What this means, I guess is that its crucial to have a list of what standard
objectClasses are and what attributes they expose. Is there such a list with
reasonable friendly explanations?
> > So far I have set up whats there with standard debian install. This
> > asks me what the base suffix is, and thats set
> > dc=chandlerfamily, dc=org, dc=uk
> > I can now browse what I have with gq and this seems to have three sub
> > sections below this. There are
> > cn=admin ou=people, and ou=roaming
> > Now, why are these particular two letters used (ie cn, or ou) and
> > where do I find out what they are. If I go to anyone of them there
> > are a whole set of parameters set - again I have no idea what they
> > are.
> cn=admin is an object representing your administrative account on the
> LDAP server (the full DN is cn=admin,dc=chandlerfamily,dc=org,dc=uk).
Does this mean that the attributes cn and dc are defined within some form of
objectClass? gq appears to say that dc belongs to dcObject - but under
cn=admin there are two objectClasses (organisationalRole and
> It's an LDAP user account. Using the cn for the distinguished name is
> really just a convention, in the past I've set up accounts using uid for
> the distinguished name. That was for Websphere authentication, not for
> UNIX user accounts, but I think it should work either way as long as all
> the attributes are set up correctly.
So what is it about the cn definition that defines it as a ldap user account -
is this entries in the slapd.conf file? Is this it?

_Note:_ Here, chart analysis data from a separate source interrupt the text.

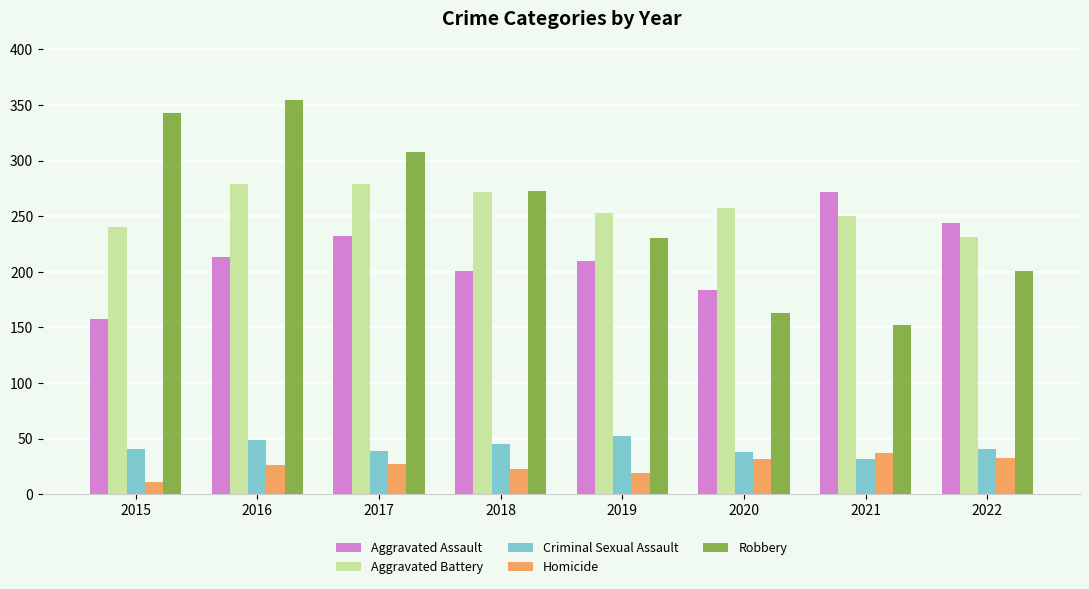

What is the difference between the maximum and minimum values in the Aggravated Battery series?

48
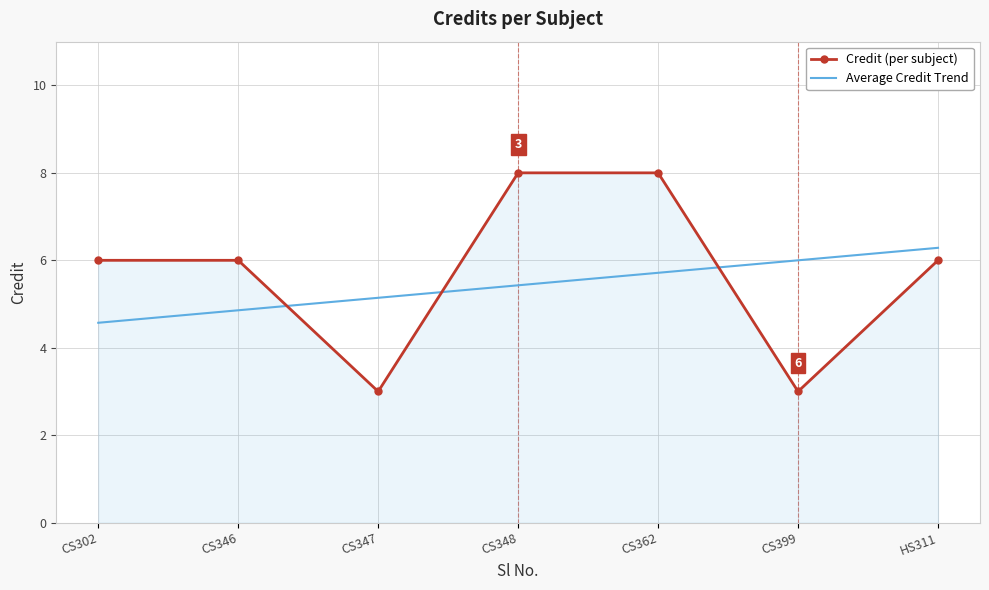

At which category is the sum across all series the highest?

CS362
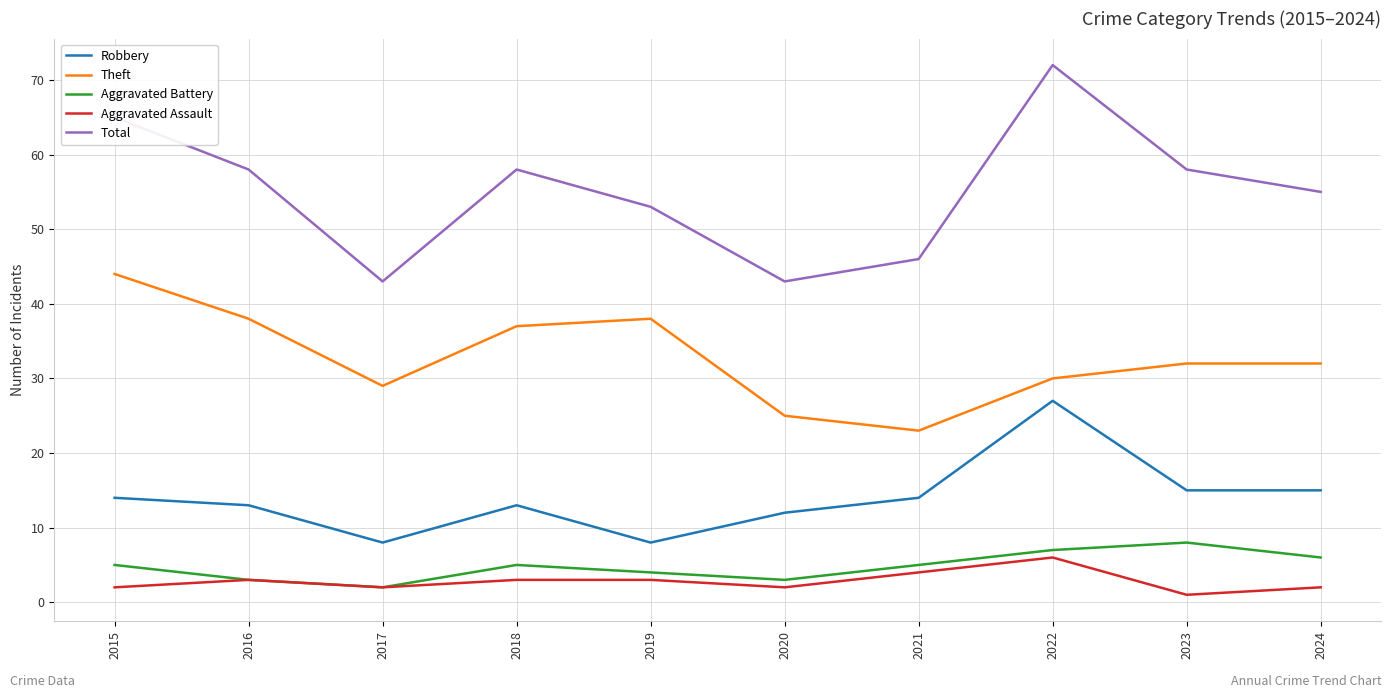

Where does the Theft series first go above 32?

2015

access to attribute=userPassword
by dn="cn=admin,dc=chandlerfamily,dc=org,dc=uk" write
by anonymous auth
by self write
by * none
I am slightly confused by what debian has done here. Other HOWTOs seem to
imply that I need keywords rootdn and rootpw in the slapd.conf file but there
is no such entry in mine. I did try dpkg-reconfigure to find out, but I
can't run it without starting again.
> ou means the entry is an "organizational unit". ou is a structural
> object that logically fits under an organization (o), but doesn't
> actually have to go under one in the LDAP hierarchy. An ou (and other
> parts of the tree like o and dc) has its own attributes, but is also a
> part of the hierachical arrangement of the data and can have other LDAP
> entries under it. ou=people is the standard tree for UNIX user accounts
> stored in LDAP with the NIS-compatible schema.

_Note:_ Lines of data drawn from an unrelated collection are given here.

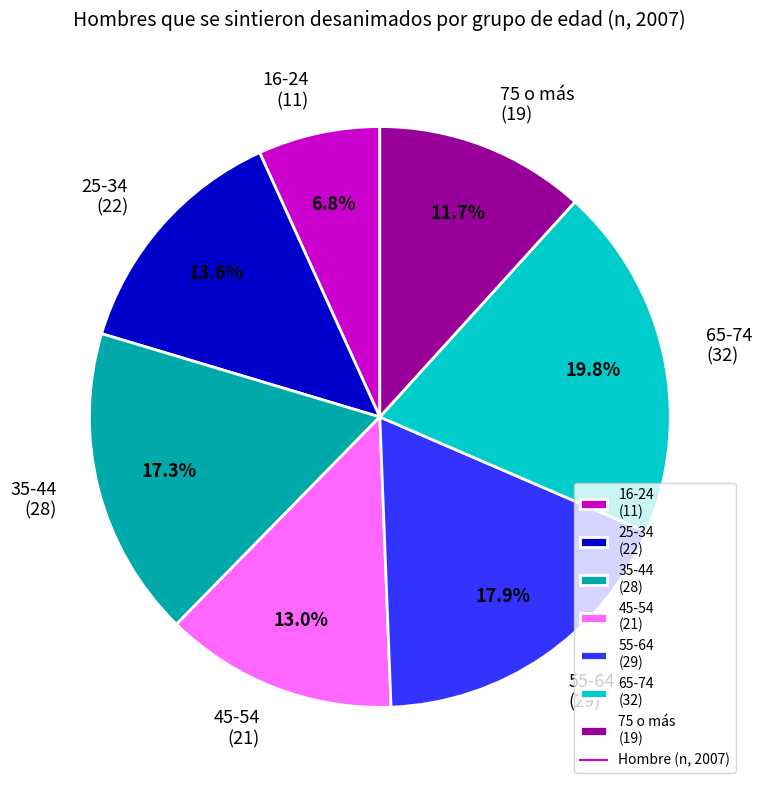

Combined, what portion of the pie is 35-44 and 25-34?

30.9%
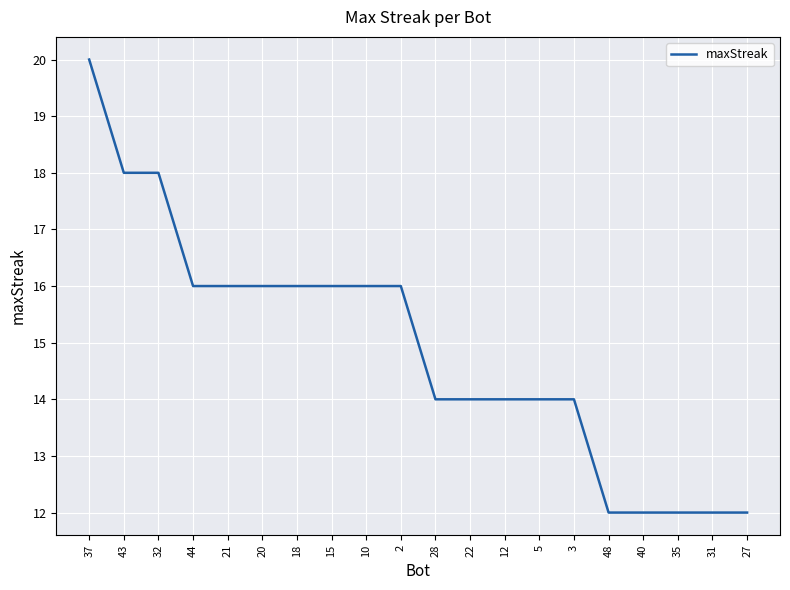

True or false: the data shows 16 at 21.

True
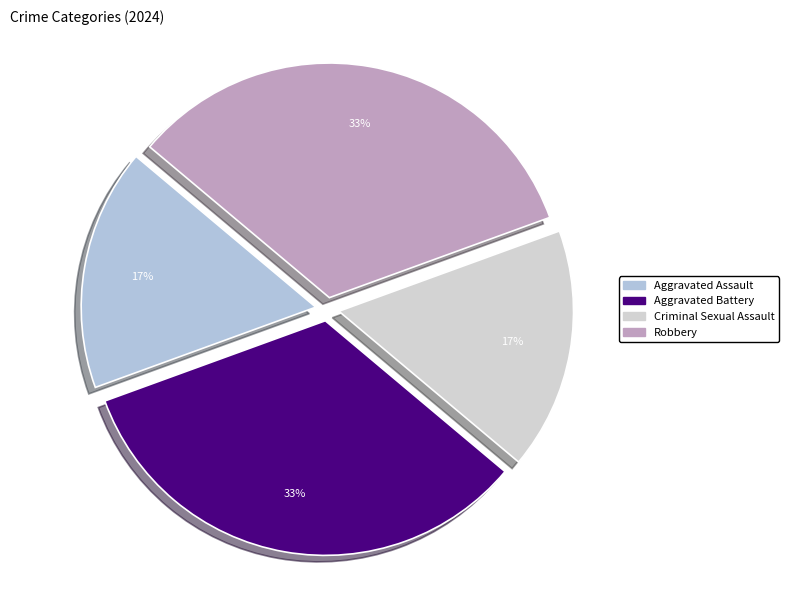

Is there a majority slice in this chart?

No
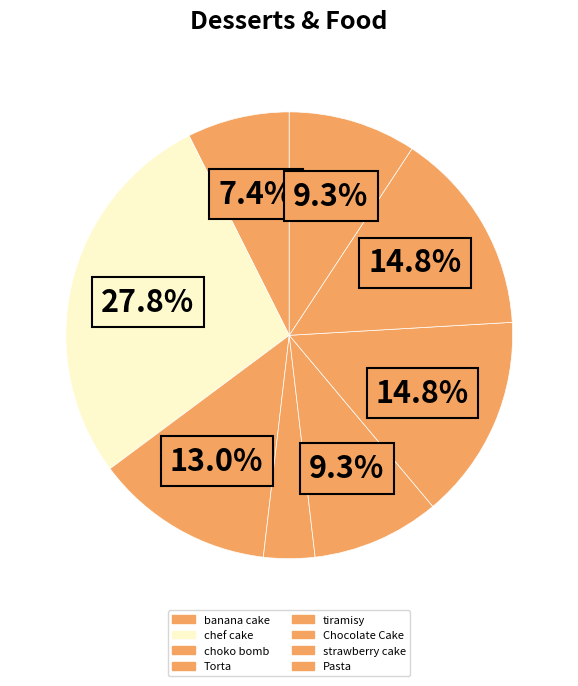

Rank the categories by value from highest to lowest.

chef cake, Chocolate Cake, strawberry cake, choko bomb, tiramisy, Pasta, banana cake, Torta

So if I get this correctly, ou is an attribute of the objectClass
organisationalUnit - and ou=people defines an instance of this objectClass in
which I can put instances of some other records related to people.
At this point I am a bit stuck again. It appears that objectClass
posixAccount is one that I would want, but some of the guides also include
other objectsClass (mailRecipient being one). I half understand that,
although there seems to be a mystery objectClass called top that I need as
well. How do I get a complete list?
The other thing puzzling me is that I want subsets of people
- - those with unix accounts and mail addresses on my domain
- - those with mail addresses (with a forwarding address) but no unix account
- - those that belong to some group name which defines which area of my web site
they can see, or whether they are allowed access to cvs.
How do I handle that?
> If you want to know more about the NIS schema for LDAP and the standard
> way things are set up you should probably look at padl.com's
Not sure specifically which documentation, there is loads there. I've been
going through some of it - and its helped me get as far as I have.